## Task goal
Look below for the line that has "right elbow: (677, 411)"; output exactly from it through the line that has "left back paw: (400, 337)", and leave the pictures out.
[[ Material for this exercise open ]]
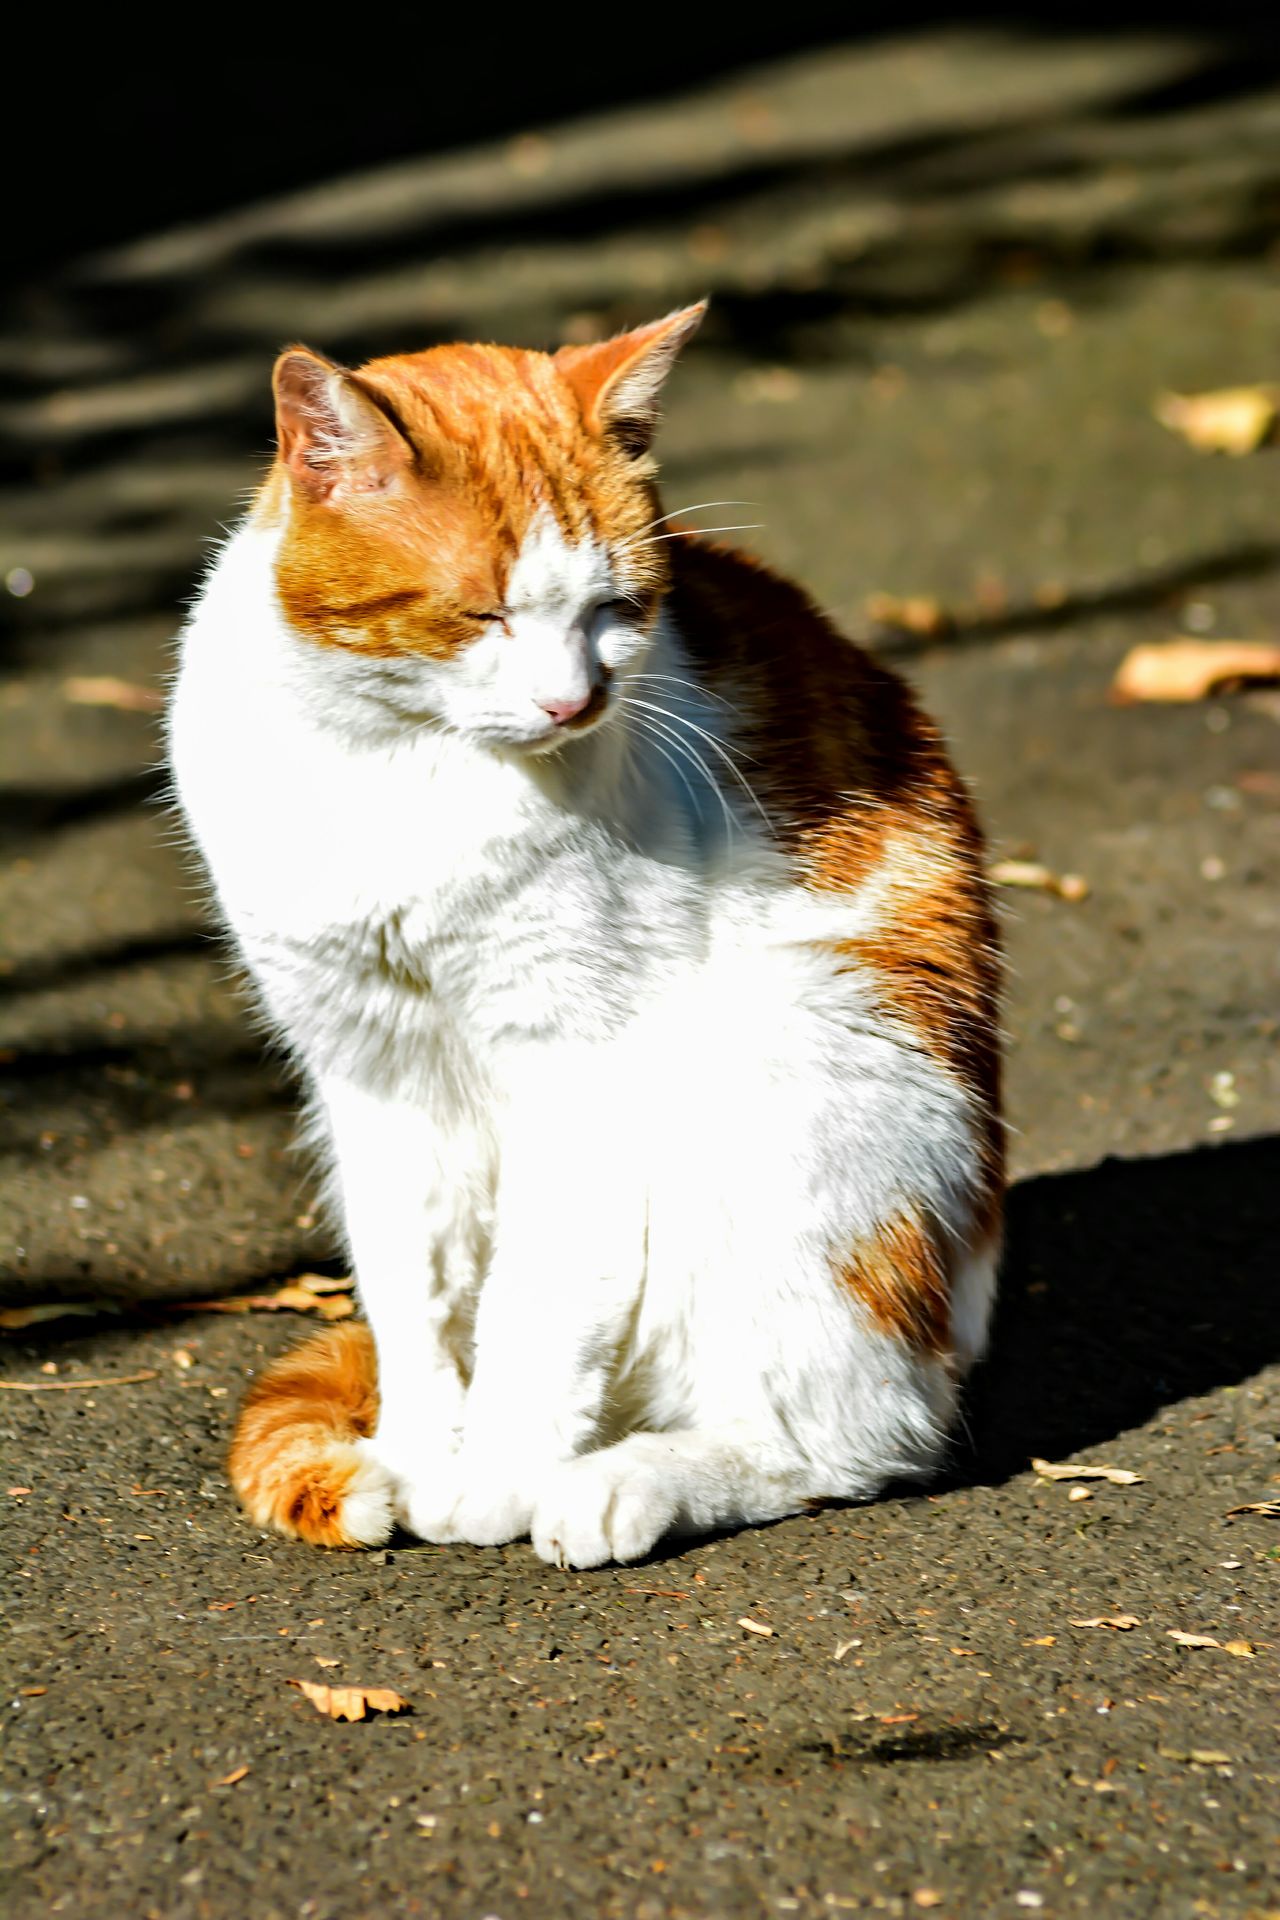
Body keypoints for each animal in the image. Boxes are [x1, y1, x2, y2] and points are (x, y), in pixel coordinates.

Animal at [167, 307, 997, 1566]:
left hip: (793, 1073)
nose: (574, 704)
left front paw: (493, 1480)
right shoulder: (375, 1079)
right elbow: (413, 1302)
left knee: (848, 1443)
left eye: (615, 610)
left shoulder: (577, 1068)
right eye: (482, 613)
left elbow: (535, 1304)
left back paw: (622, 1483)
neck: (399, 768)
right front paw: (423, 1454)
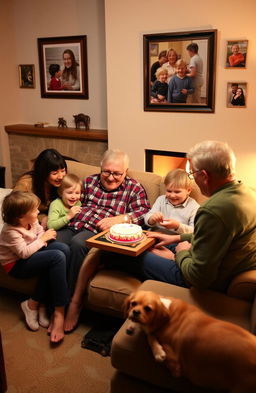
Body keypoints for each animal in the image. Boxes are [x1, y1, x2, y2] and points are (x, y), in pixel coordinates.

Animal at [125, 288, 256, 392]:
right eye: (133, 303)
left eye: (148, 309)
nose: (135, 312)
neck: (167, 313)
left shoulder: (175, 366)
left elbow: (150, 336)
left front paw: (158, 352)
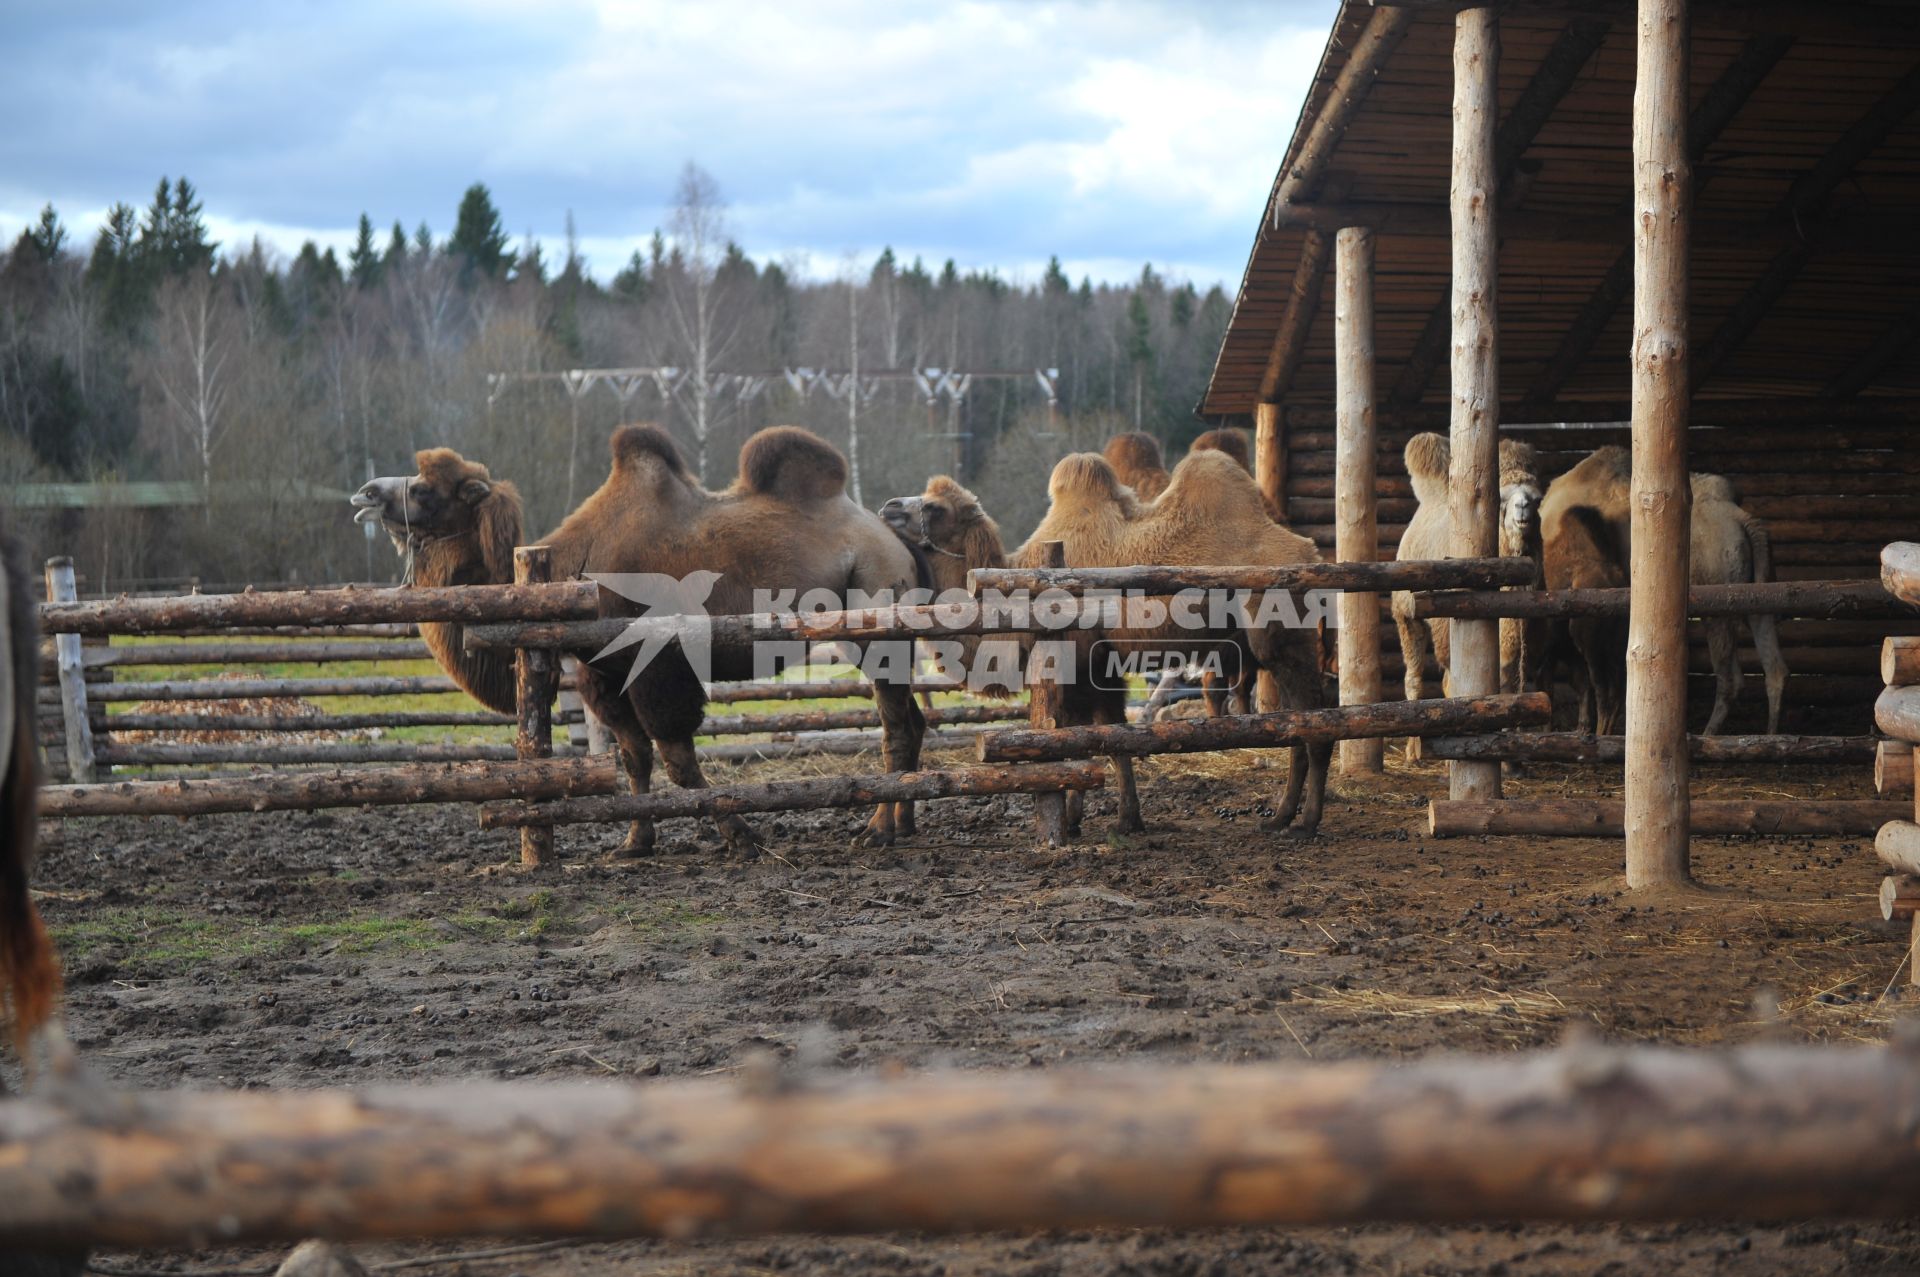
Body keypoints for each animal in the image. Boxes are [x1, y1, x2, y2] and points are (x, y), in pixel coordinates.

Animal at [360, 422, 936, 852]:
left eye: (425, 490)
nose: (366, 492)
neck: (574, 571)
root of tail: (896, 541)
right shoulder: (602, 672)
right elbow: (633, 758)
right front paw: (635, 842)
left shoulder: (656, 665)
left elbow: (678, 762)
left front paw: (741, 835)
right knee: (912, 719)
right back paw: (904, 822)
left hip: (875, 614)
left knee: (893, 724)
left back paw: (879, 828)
[[ Material for this exercise closed ]]
[[ Material for this exercise open ]]
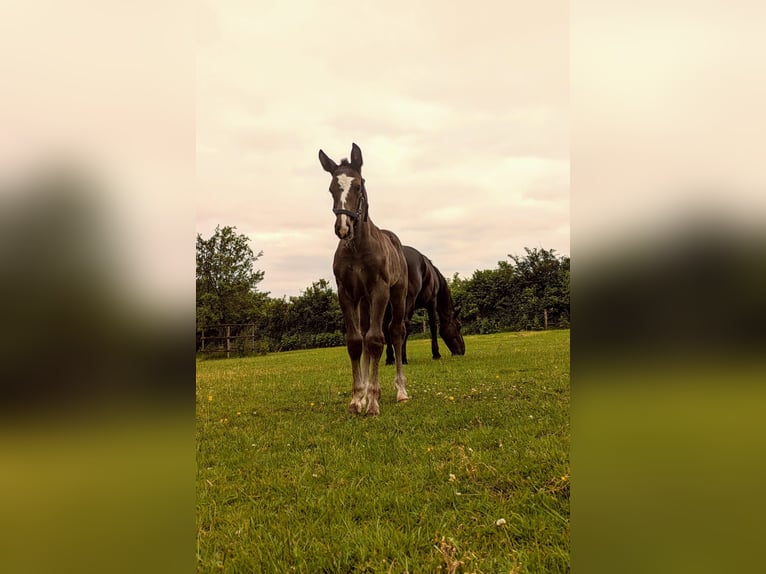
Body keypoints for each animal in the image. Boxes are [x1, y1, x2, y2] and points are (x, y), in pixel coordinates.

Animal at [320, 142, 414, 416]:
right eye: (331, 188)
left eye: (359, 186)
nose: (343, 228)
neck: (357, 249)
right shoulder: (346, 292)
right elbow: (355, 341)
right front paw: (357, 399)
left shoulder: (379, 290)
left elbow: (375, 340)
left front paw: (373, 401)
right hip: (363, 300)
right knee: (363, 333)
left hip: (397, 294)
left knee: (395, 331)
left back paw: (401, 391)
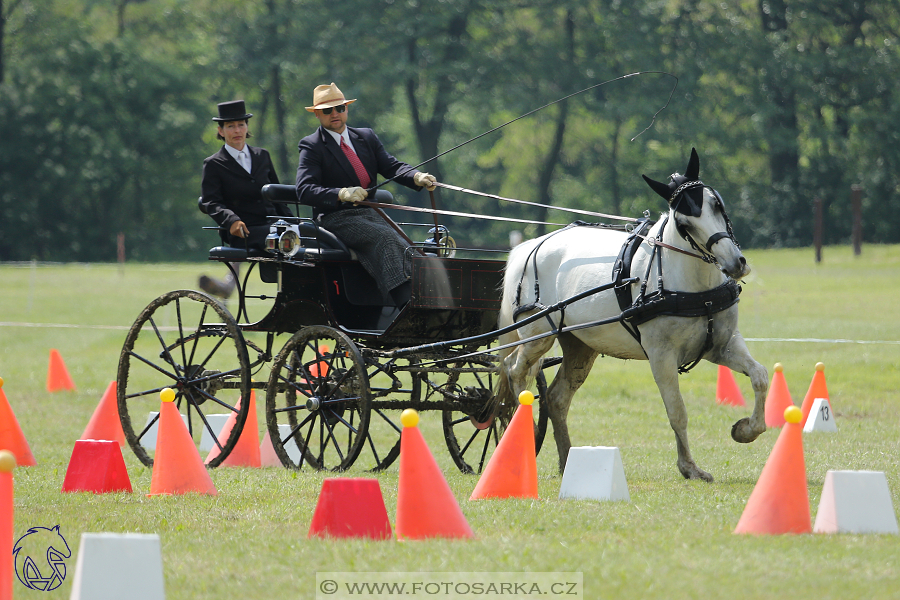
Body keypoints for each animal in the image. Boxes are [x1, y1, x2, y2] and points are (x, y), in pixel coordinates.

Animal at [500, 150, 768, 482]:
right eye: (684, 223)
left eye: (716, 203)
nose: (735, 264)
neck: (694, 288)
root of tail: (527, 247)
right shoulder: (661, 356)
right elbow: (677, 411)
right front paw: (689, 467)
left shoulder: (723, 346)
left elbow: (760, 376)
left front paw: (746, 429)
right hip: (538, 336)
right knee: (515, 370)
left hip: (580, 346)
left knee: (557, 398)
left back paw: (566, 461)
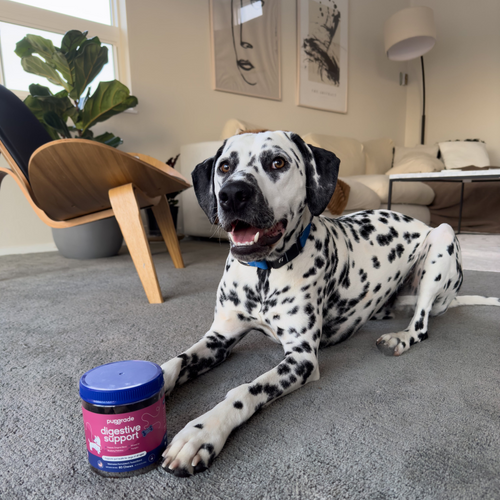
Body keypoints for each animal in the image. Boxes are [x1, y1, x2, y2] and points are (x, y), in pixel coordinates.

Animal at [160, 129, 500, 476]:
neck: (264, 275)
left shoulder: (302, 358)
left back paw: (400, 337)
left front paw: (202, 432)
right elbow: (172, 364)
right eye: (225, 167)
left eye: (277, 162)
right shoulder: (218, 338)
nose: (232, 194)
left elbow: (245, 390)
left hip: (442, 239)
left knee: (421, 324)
[[ Material for this exercise closed ]]
[[ Material for this exercise open ]]
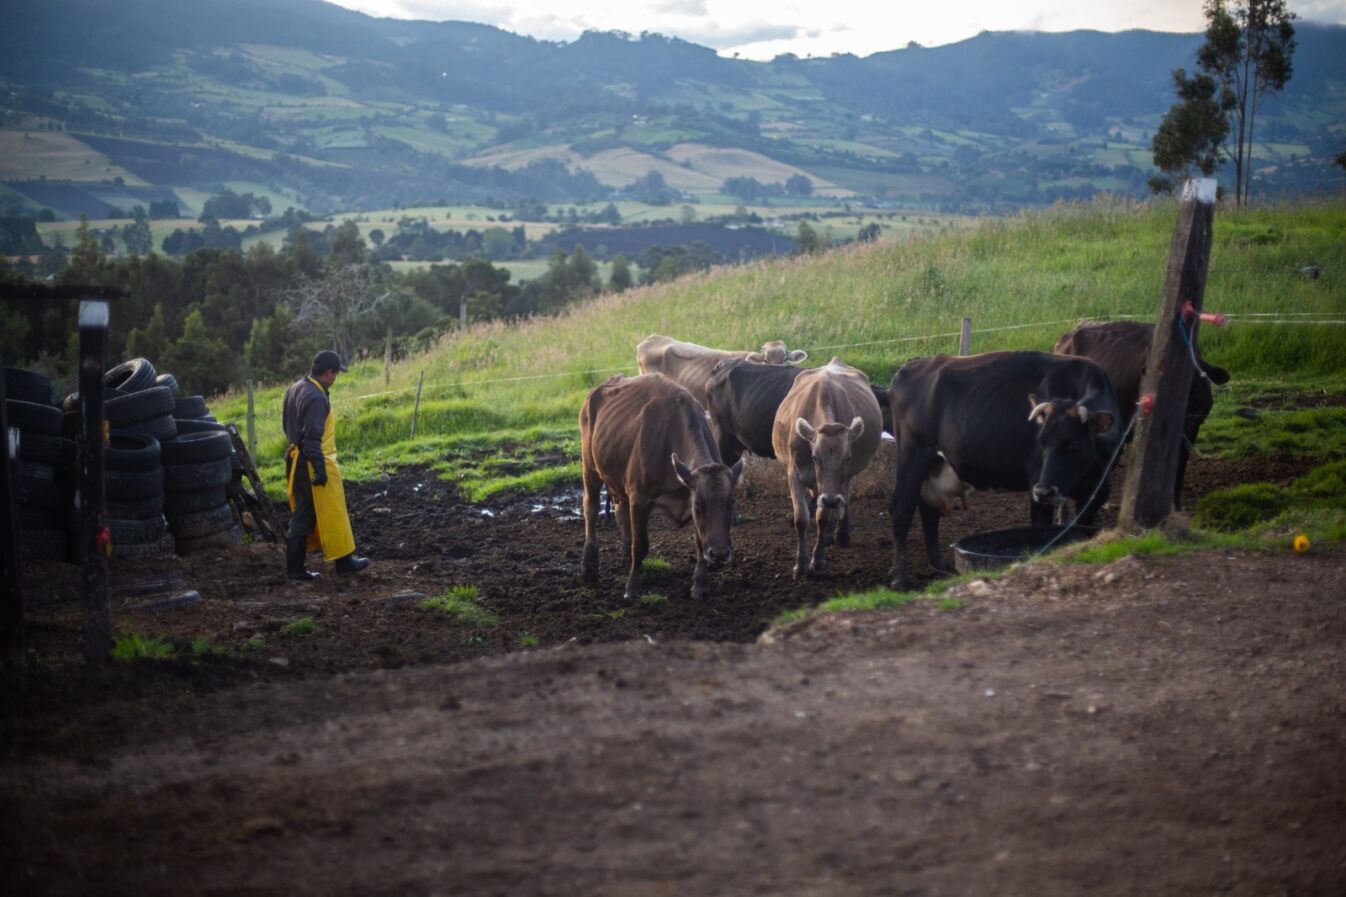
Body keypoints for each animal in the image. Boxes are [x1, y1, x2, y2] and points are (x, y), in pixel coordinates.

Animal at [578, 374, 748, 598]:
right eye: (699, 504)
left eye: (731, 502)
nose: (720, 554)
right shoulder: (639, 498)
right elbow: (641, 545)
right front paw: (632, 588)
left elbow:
[[ Material for this exercise closed ]]
## Exercise answer
right elbow: (677, 411)
right front paw: (689, 467)
left shoulder: (723, 346)
left elbow: (760, 376)
left front paw: (746, 429)
right hip: (538, 336)
right knee: (515, 370)
left hip: (580, 346)
left knee: (557, 398)
left back paw: (566, 461)
Body keypoints for each animal in the image. Boxes are [x1, y1, x2, y2] and points are (x, y), in pixel coordinates.

Animal at [160, 129, 500, 476]:
neck: (264, 275)
left shoulder: (302, 358)
left back paw: (400, 337)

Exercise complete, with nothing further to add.